▶ DESCRIPTION OF THE TASK
Whenever a picture appears, omit it, and set down everything else in the records exactly.

#####

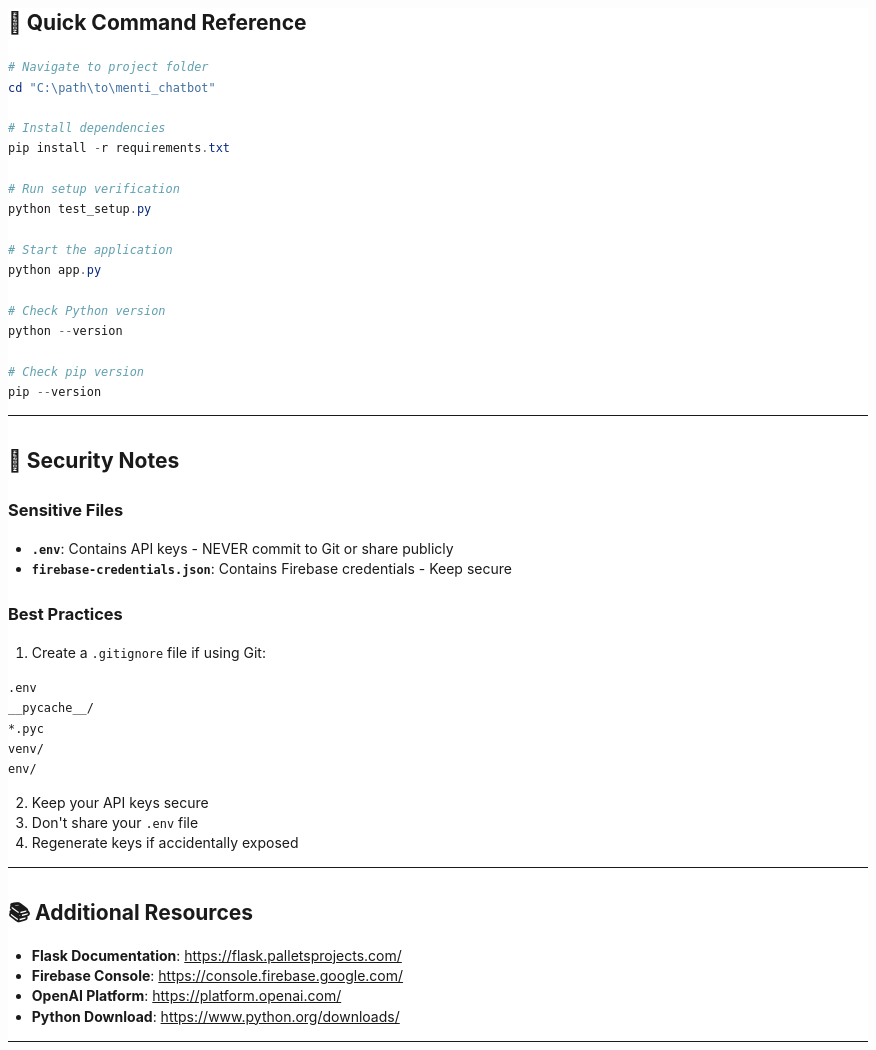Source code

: 
## 📝 Quick Command Reference

```powershell
# Navigate to project folder
cd "C:\path\to\menti_chatbot"

# Install dependencies
pip install -r requirements.txt

# Run setup verification
python test_setup.py

# Start the application
python app.py

# Check Python version
python --version

# Check pip version
pip --version
```

---

## 🔐 Security Notes

### Sensitive Files
- **`.env`**: Contains API keys - NEVER commit to Git or share publicly
- **`firebase-credentials.json`**: Contains Firebase credentials - Keep secure

### Best Practices
1. Create a `.gitignore` file if using Git:
```
.env
__pycache__/
*.pyc
venv/
env/
```

2. Keep your API keys secure
3. Don't share your `.env` file
4. Regenerate keys if accidentally exposed

---

## 📚 Additional Resources

- **Flask Documentation**: https://flask.palletsprojects.com/
- **Firebase Console**: https://console.firebase.google.com/
- **OpenAI Platform**: https://platform.openai.com/
- **Python Download**: https://www.python.org/downloads/

---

#####

▶ FINISHED EXERCISE
Source code

: 
## 📝 Quick Command Reference

```powershell
# Navigate to project folder
cd "C:\path\to\menti_chatbot"

# Install dependencies
pip install -r requirements.txt

# Run setup verification
python test_setup.py

# Start the application
python app.py

# Check Python version
python --version

# Check pip version
pip --version
```

---

## 🔐 Security Notes

### Sensitive Files
- **`.env`**: Contains API keys - NEVER commit to Git or share publicly
- **`firebase-credentials.json`**: Contains Firebase credentials - Keep secure

### Best Practices
1. Create a `.gitignore` file if using Git:
```
.env
__pycache__/
*.pyc
venv/
env/
```

2. Keep your API keys secure
3. Don't share your `.env` file
4. Regenerate keys if accidentally exposed

---

## 📚 Additional Resources

- **Flask Documentation**: https://flask.palletsprojects.com/
- **Firebase Console**: https://console.firebase.google.com/
- **OpenAI Platform**: https://platform.openai.com/
- **Python Download**: https://www.python.org/downloads/

---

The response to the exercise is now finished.